Starmer urges public to “call time” on government in party political broadcast

Elliot Chappell

Keir Starmer has used a party political broadcast this evening to urge the public to “call time” on Boris Johnson’s government, which he argued is “asleep at the wheel as families struggle with a cost of living crisis”.

Addressing the public today, the Labour leader told viewers: “My contract with the British people will build a new Britain – which guarantees families, businesses, and pensioners – the security, prosperity and respect they deserve.”

His comments come as households facing rising inflation, with utility and food bills rising sharply. Starmer accused Johnson at Prime Minister’s Questions of being “distracted” from combatting the “cost of living crisis” by the ‘partygate’ scandal.

“While Labour was setting out plans to heat home, he was buying a fridge to keep the party wine chilled. While we were setting out plans to keep bills down, he was planning parties. And while we’re setting out plans to save jobs for the steel industry, he was trying to save just one job – his own,” Starmer said.

Labour used the message this evening to set out its plan to ease the burden on households. Rachel Reeves said: “Our plan would save households around £200 a year, with an extra £400 for the families and pensioners who need it most.

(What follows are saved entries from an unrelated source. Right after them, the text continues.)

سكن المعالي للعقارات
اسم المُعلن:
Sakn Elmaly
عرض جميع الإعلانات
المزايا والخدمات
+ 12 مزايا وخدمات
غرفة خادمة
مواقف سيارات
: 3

“This would be paid for by a one-off windfall tax on the north sea oil and gas producers who’ve made a fortune from rising prices. But we need more than just short-term relief. Labour has a plan to reduce energy bills by insulating millions of homes; properly regulating the energy market; and investing in nuclear and renewables.”

The broadcast from Labour followed several weeks of significant political pressure for Johnson. Allegations that numerous Covid rule-breaking parties were held in Downing Street and other government buildings throughout the pandemic, including at the height of the first lockdown, have emerged in recent weeks.

Starmer demanded the resignation of Johnson earlier this month after he apologised for attending a social gathering in May 2020 but insisted that he believed the gathering was “a work event”. Johnson reiterated this defence on Tuesday, also telling journalists that “nobody told me” the party breached the rules.

At least 11 of the 2019 Tory intake have submitted letters of no confidence to the 1922 committee, according to The Telegraph. Letters from 15% of Tory MPs is required to trigger a leadership contest, which is currently just over 50 MPs.

Conservative MP for Bury South Christian Wakeford, elected to represent one of the ‘Red Wall’ constituencies lost to the Tories in the 2019 election, defected to the Labour Party just minutes before Johnson entered parliament this afternoon.

Welcoming the new Labour MP today, Starmer argued that “Labour are the only ones who have put forward a plan to help people through the Tory cost of living crisis” while the Conservative Party is “distracted by a chaos of its own making”.